Down-regulation of CV has minor effects on starvation response
To elucidate the role of the CV pathway in plant energetic metabolism, we further conducted a metabolic characterization of amircvplants. Thus, the levels of starch, protein, sugars, and organic acids were determined (Fig. 3). As might be expected, sugars (sucrose, fructose, and glucose) and starch declined rapidly from 3d of dark treatment in all genotypes (Fig. 3A-D). Both fumarate and malate were initially reduced in WT and the amircv lines at 3d. Fumarate levels were further slightly increased throughout the darkness treatment (Fig. 3E-F). This result is in accordance with the dual pattern of TCA cycle intermediates commonly observed during extended darkness conditions (Ishizaki et al., 2005; Araújo et al., 2010; Barros et al., 2017; Kamranfar et al., 2018). During both developmental and induced senescence, plant cells undergo massive changes in cellular metabolism and activate progressive hydrolysis of macromolecules (Watanabe et al., 2013; Sade et al., 2018). Besides sugars, catabolism of proteins, lipids, and chlorophyll provides energetic substrates that allow the continued operation of mitochondrial respiration (Araújo et al., 2011; Hortensteiner & Krautler, 2011; Barros et al., 2020). Accordingly, following the exhaustion of carbohydrate reserves, during extended darkness, a drop in protein content was observed (Fig. 3G). It is worth mentioning that the amircv mutants presented a slightly higher reduction of protein content in the early stage of darkness. Protein degradation during stress conditions and senescence leads to a generally increased amino acid accumulation (Araujo et al., 2011; Watanabe et al., 2013). Consistently, the enhanced protein degradation resulted in a slight increase of total amino acids in the amircv mutants after 3d of darkness (Fig. 3H). Despite this, the amircv lines and WT presented relatively similar metabolic responses throughout the darkness treatment.

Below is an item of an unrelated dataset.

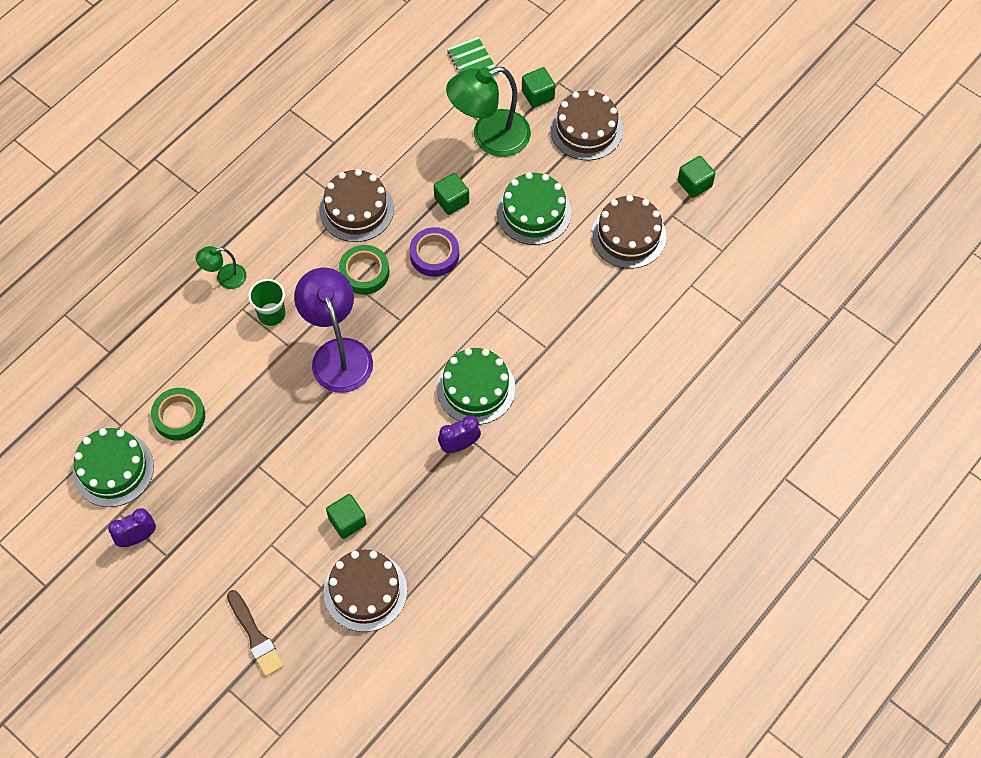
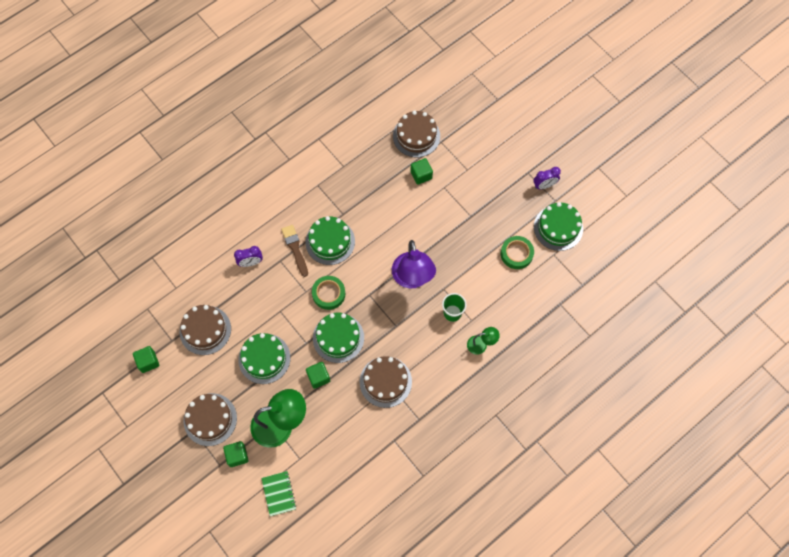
camera: 170 degrees left, 5 degrees up
brown brush [227,590,284,677] -> brown brush moved to [281,225,308,277]
green tape [339,245,390,295] -> green tape moved to [312,276,345,310]
purple tape [409,227,459,277] -> green cake [313,313,364,363]
purple clock [438,415,481,453] -> purple clock moved to [234,246,263,267]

Amino acids are the main alternative substrates to provide energy to alternative respiration pathways under carbon starvation (Ishizaki et al., 2005,2006; Araújo et al.,2010,2011; Cavalcanti et al., 2017). More specifically, branched-chain amino acids (BCAA) and lysine have been extensively reported to participate in energy generation by the alternative pathway mediated by the ETF-ETFQO system (Araújo et al., 2010, 2011). We previously demonstrated that both CV and alternative respiratory pathways are activated in autophagy mutants submitted to extended darkness (Barros et al., 2017). Thus, to investigate the interplay between these processes, the expression of selected genes related to alternative respiration, BCAA, and lysine degradation was investigated in the amircv mutants (Fig. 4). This analysis revealed that the ETFQO gene is induced during the darkness treatment (Fig. 4A). In a similar vein, the transcript levels ofIVDH , a key enzyme of BCAA degradation, was also up-regulated under these conditions (Fig. 4B). The induction of ETFQO and BCAA catabolism related genes during low energy and senescence conditions have been extensively reported previously (Izumi et al., 2013, Chrobok et al., 2016; Barros et al., 2017,2022; Hirota et al., 2018). Nevertheless, similar induction of ETFQO and IVDHtranscripts was observed in WT and amircv mutant plants. Furthermore, we analyzed the Lys-ketoglutarate reductase/saccharopine dehydrogenase (LKR/SDH ) gene, which encodes a key enzyme of lysine catabolism. A strong induction of LKR/SDH was observed during darkness in all genotypes, with a trend of minor induction ofLKR/SDH in the amircv mutants after 10d of darkness (Fig. 4C). The enzyme LKR/SDH controls most of the lysine homeostasis, presenting a complex regulation both at the transcriptional and post-translational level (Arruda and Barreto, 2020). It was recently reported that both CV and LKR/SDH are activated during aging and abiotic stress by a common regulator, the RD26 transcription factor (Kamranfar et al., 2018). Additional studies are required to understand the possible connection between CV and lysine metabolism. However, our results collectively suggest that CV downregulation exerts a minor influence on the activation of energetic amino acid catabolism and ETF/ETFQO pathways during extended darkness conditions.